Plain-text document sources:
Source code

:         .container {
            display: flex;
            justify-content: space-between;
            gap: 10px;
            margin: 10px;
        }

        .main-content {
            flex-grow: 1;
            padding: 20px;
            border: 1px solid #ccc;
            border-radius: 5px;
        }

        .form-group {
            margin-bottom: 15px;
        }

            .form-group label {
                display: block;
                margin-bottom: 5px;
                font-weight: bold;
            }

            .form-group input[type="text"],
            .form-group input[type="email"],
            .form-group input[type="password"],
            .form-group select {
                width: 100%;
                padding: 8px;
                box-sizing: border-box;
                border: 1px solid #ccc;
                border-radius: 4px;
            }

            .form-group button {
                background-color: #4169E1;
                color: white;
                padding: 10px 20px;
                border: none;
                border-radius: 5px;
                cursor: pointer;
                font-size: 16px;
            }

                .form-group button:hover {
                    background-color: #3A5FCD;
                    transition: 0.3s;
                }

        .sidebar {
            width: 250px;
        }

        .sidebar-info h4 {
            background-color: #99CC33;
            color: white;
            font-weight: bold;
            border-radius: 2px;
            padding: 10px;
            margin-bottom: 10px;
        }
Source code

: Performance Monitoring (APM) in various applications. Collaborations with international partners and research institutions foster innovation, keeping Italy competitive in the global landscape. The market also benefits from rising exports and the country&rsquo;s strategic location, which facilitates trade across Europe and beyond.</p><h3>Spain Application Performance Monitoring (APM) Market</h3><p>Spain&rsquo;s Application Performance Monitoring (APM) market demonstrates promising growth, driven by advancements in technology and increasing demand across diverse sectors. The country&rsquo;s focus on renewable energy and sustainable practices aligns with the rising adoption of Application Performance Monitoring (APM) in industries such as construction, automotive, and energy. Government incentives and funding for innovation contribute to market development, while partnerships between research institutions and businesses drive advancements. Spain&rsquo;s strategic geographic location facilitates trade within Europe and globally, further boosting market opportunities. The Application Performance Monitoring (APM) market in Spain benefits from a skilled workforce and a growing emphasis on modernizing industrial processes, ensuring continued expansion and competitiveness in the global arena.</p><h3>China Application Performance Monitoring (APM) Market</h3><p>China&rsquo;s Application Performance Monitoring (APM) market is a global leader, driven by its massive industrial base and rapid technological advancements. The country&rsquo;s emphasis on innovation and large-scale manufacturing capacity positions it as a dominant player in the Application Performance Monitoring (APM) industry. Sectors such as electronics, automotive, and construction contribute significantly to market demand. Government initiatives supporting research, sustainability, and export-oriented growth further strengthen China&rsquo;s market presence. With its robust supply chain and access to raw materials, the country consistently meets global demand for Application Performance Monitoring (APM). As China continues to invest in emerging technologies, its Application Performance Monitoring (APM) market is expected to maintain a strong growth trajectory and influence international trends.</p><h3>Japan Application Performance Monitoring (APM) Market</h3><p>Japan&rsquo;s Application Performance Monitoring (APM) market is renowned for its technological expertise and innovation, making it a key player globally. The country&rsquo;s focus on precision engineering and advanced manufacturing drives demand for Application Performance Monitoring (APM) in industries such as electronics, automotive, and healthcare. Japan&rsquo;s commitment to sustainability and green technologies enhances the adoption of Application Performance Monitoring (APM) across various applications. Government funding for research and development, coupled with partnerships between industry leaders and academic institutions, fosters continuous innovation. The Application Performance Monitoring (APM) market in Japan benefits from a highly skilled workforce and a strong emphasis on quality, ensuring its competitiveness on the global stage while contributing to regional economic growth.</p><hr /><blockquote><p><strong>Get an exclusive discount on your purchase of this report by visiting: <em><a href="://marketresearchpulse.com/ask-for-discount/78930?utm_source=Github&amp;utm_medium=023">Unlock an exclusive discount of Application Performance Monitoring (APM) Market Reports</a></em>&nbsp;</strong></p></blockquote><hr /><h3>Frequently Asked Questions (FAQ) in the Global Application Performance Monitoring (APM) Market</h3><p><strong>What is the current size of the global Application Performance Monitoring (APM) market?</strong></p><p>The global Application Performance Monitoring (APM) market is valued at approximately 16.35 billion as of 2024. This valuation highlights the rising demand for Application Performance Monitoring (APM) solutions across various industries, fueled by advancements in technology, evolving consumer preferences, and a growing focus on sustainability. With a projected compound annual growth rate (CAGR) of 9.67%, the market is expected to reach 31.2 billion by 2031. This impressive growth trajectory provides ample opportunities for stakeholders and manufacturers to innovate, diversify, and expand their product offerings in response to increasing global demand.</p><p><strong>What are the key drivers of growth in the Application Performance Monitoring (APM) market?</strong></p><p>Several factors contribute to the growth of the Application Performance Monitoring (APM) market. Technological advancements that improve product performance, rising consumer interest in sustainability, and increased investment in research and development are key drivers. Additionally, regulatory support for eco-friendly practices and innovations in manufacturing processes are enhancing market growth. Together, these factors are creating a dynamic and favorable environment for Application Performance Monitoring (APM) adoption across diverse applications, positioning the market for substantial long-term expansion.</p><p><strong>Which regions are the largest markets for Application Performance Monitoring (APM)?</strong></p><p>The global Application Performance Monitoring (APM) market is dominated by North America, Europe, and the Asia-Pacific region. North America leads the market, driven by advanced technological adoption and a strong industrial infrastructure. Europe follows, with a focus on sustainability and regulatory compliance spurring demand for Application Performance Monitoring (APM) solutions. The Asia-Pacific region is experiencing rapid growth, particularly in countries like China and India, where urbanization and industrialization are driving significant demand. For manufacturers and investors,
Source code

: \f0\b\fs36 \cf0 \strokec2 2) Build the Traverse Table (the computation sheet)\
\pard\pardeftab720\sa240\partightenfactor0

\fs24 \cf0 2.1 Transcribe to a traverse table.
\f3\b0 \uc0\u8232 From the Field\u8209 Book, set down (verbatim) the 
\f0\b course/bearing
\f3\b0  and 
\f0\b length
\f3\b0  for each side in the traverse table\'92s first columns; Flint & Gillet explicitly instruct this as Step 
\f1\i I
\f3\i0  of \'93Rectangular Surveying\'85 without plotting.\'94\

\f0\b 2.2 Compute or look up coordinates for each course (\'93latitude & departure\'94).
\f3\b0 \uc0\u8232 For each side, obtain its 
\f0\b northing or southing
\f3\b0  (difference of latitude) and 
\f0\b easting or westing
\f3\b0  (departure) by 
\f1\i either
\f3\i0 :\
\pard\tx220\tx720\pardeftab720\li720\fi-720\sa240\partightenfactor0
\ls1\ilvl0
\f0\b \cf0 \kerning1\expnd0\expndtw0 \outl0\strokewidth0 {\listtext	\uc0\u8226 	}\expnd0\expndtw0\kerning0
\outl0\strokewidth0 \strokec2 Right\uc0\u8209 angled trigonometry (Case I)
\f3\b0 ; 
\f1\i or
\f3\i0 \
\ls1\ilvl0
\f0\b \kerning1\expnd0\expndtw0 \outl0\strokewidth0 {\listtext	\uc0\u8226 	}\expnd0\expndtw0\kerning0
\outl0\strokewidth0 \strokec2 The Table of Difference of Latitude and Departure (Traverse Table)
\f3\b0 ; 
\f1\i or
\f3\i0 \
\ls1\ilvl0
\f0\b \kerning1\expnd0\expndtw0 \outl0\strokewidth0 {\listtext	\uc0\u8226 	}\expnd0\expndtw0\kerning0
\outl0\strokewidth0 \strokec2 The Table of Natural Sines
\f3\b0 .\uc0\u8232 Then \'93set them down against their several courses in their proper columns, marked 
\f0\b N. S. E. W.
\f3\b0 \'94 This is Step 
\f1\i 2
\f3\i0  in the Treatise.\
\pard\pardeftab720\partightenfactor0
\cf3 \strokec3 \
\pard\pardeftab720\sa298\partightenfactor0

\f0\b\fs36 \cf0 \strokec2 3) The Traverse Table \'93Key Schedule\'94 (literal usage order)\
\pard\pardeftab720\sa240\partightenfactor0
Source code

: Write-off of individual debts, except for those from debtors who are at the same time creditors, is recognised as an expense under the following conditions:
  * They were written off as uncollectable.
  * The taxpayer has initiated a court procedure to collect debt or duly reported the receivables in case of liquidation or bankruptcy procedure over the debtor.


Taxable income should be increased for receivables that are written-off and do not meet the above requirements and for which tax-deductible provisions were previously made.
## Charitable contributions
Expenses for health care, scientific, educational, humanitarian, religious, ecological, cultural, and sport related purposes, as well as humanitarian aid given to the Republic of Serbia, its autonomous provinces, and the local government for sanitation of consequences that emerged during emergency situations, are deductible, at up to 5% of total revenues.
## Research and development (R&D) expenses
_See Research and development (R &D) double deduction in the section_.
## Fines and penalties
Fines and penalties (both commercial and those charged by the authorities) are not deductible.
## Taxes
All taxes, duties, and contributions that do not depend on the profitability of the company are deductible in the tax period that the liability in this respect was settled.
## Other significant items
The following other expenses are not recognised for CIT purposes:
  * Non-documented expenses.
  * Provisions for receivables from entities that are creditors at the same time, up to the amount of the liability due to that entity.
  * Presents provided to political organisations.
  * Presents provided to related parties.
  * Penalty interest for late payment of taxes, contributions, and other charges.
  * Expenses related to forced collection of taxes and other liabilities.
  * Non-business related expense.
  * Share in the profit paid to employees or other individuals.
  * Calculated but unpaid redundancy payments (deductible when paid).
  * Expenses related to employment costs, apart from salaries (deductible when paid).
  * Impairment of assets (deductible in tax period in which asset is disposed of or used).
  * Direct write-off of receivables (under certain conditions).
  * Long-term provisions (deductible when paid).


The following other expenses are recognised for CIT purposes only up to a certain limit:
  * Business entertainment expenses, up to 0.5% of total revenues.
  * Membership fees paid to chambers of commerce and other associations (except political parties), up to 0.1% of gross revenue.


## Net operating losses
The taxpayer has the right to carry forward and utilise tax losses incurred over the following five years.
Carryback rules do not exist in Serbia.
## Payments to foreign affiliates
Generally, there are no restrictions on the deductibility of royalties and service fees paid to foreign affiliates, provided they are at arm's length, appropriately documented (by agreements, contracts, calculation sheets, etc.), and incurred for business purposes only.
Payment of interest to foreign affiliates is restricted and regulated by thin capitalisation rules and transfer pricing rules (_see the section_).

* Your goal: Copy exactly the lines that run from the first line of the data to the line containing "margin-bottom: 10px;", please, with both ends included and nothing else.

* Result of this task:
Source code

:         .container {
            display: flex;
            justify-content: space-between;
            gap: 10px;
            margin: 10px;
        }

        .main-content {
            flex-grow: 1;
            padding: 20px;
            border: 1px solid #ccc;
            border-radius: 5px;
        }

        .form-group {
            margin-bottom: 15px;
        }

            .form-group label {
                display: block;
                margin-bottom: 5px;
                font-weight: bold;
            }

            .form-group input[type="text"],
            .form-group input[type="email"],
            .form-group input[type="password"],
            .form-group select {
                width: 100%;
                padding: 8px;
                box-sizing: border-box;
                border: 1px solid #ccc;
                border-radius: 4px;
            }

            .form-group button {
                background-color: #4169E1;
                color: white;
                padding: 10px 20px;
                border: none;
                border-radius: 5px;
                cursor: pointer;
                font-size: 16px;
            }

                .form-group button:hover {
                    background-color: #3A5FCD;
                    transition: 0.3s;
                }

        .sidebar {
            width: 250px;
        }

        .sidebar-info h4 {
            background-color: #99CC33;
            color: white;
            font-weight: bold;
            border-radius: 2px;
            padding: 10px;
            margin-bottom: 10px;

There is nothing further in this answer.